*Aim of the exercise*. Below are the entries. Transcribe exactly the lines from the one with "同レアリティの物は全て同じカードとして管理しております。" through the one with "通常弾の商品ページからご注文いただいた際でもST再録の物もござい", ends included, and leave out all others.

[Data items]

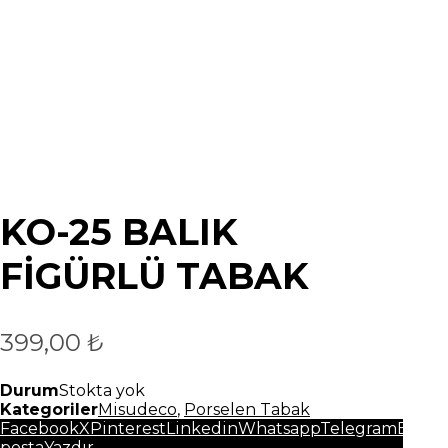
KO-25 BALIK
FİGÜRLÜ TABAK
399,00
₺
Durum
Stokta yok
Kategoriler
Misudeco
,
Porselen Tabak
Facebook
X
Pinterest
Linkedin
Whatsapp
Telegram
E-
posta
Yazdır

---

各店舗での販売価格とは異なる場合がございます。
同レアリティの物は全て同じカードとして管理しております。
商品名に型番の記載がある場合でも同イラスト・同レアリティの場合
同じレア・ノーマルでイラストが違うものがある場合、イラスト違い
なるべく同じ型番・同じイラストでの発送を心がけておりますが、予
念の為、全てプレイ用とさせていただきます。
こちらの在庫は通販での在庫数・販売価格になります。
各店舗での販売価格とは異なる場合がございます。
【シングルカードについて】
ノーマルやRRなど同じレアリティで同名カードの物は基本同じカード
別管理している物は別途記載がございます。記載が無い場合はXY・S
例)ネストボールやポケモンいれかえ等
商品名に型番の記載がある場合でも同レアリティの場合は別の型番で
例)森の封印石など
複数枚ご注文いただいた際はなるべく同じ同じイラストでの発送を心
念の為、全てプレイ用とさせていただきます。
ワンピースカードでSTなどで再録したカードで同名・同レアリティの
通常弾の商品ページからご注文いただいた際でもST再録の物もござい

*Solution to this problem*.
同レアリティの物は全て同じカードとして管理しております。
商品名に型番の記載がある場合でも同イラスト・同レアリティの場合
同じレア・ノーマルでイラストが違うものがある場合、イラスト違い
なるべく同じ型番・同じイラストでの発送を心がけておりますが、予
念の為、全てプレイ用とさせていただきます。
こちらの在庫は通販での在庫数・販売価格になります。
各店舗での販売価格とは異なる場合がございます。
【シングルカードについて】
ノーマルやRRなど同じレアリティで同名カードの物は基本同じカード
別管理している物は別途記載がございます。記載が無い場合はXY・S
例)ネストボールやポケモンいれかえ等
商品名に型番の記載がある場合でも同レアリティの場合は別の型番で
例)森の封印石など
複数枚ご注文いただいた際はなるべく同じ同じイラストでの発送を心
念の為、全てプレイ用とさせていただきます。
ワンピースカードでSTなどで再録したカードで同名・同レアリティの
通常弾の商品ページからご注文いただいた際でもST再録の物もござい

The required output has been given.